DATA EXCERPTS.
'''

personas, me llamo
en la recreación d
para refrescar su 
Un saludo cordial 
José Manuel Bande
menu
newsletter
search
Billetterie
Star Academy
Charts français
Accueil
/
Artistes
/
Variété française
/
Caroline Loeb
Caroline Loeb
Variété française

'''
'''

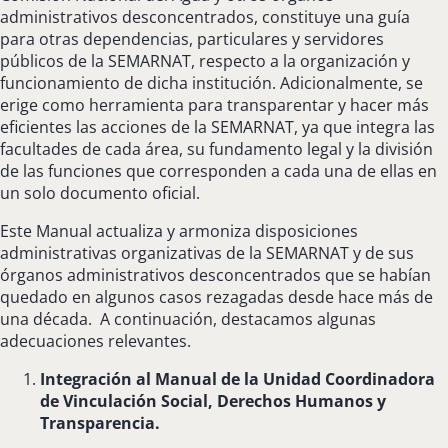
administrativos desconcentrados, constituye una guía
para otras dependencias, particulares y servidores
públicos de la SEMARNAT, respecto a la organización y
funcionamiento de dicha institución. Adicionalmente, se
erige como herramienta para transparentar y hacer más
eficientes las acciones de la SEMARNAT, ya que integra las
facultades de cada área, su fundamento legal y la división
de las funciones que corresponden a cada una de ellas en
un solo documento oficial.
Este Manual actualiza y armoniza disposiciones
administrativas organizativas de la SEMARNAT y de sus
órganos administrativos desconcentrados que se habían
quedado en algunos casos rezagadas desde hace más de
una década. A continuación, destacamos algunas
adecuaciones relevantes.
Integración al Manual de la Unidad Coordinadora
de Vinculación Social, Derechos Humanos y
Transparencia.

'''
'''

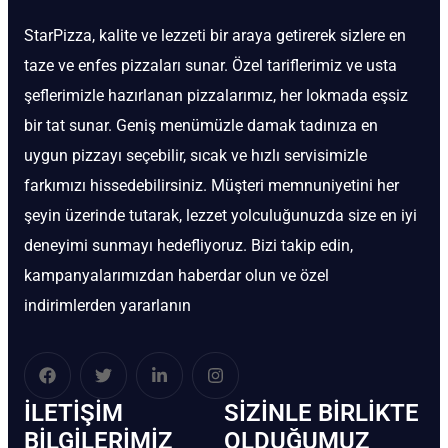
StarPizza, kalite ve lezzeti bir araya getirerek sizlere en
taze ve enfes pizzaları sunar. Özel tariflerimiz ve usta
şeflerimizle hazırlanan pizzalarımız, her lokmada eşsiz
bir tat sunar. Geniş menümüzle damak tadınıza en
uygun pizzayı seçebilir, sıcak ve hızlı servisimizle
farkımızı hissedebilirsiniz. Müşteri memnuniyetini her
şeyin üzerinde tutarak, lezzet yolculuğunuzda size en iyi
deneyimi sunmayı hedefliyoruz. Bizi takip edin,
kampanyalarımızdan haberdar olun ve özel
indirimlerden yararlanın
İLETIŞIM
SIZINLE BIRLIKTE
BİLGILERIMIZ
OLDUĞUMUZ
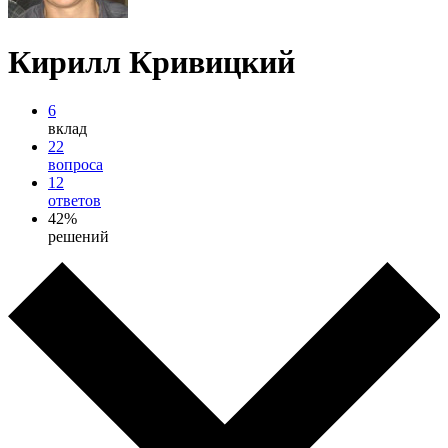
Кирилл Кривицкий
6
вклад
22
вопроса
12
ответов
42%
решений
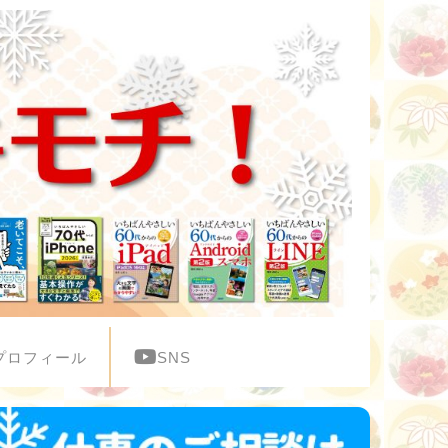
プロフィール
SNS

'''

TASK DIRECTIONS.
Copy the lines from the one containing "administrativos desconcentrados, constituye" up to and including the one containing "un solo documento oficial.", unchanged.

YOUR RESPONSE.
administrativos desconcentrados, constituye una guía
para otras dependencias, particulares y servidores
públicos de la SEMARNAT, respecto a la organización y
funcionamiento de dicha institución. Adicionalmente, se
erige como herramienta para transparentar y hacer más
eficientes las acciones de la SEMARNAT, ya que integra las
facultades de cada área, su fundamento legal y la división
de las funciones que corresponden a cada una de ellas en
un solo documento oficial.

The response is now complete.